CDC Guidelines Change for HCV Testing in Baby Boomers: Success in Affecting Clinical Practice
Hepatitis C virus (HCV) is a communicable disease that could lead to liver cirrhosis and hepatocellular carcinoma affecting baby boomers and all people who inject drugs (PWID) in particular. There are over 19,000 HCV-related deaths in the United States annually. HCV can be cured using direct-acting antivirals that can also reverse HCV-related liver injury. In 2012, the CDC released guidelines encouraging physicians to expand targeted HCV testing to include all baby boomers (persons born between 1945 and 1965) in addition to other high risk groups such as PWID.

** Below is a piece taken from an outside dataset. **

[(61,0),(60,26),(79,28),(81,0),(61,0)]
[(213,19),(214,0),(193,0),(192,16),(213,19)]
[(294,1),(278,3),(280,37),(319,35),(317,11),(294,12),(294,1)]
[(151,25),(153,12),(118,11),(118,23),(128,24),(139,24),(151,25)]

To examine the impact of this guideline change on clinical practice, CHERISH mentee Dr. Josh Barocas recently published a study in Health Affairs that compares the rates of HCV testing among the baby boomer population and the population born after 1965 before and after the 2012 guideline change. CHERISH Investigator Dr. Laura White at Boston Medical Center is a co-author. Dr. Barocas’ study used MarketScan Commercial Claims and Encounters data, a nationally representative database of commercially insured patients, from 2010-2014. Although he finds increasing rates of HCV testing across both populations, there was a markedly higher rate of testing in the baby boomer population following the CDC guidelines that was not observed among adults born after 1965. When he expanded the study period to measure rates of testing 24 months following the guidelines he found a sustained increase in testing. The guidelines were released before current highly curative direct-acting antiviral treatment regimens were available, so we do not know how many were subsequently treated with the new regimens.
These findings indicate that the HCV testing policy change resulted in a sustained increase in testing among the target baby boomer population and consequently reduced the impact of the HCV epidemic in the United States. Dr. Barocas comments that a similar initiative may help increase screening in the population of people born after 1965, which includes young PWID who are at high risk for HCV infection but may not be identified by risk-based screening. Dr. Barocas and other CHERISH-affiliated researchers are currently conducting research on the impact expanding CDC testing guidelines to adults born after 1965. Dr. Barocas went on to say “since we have evidence that providers follow HCV testing guidelines, it may be time to expand the reach of those guidelines and routinely test younger adults who, through substance use, are at increased risk of HCV infection.”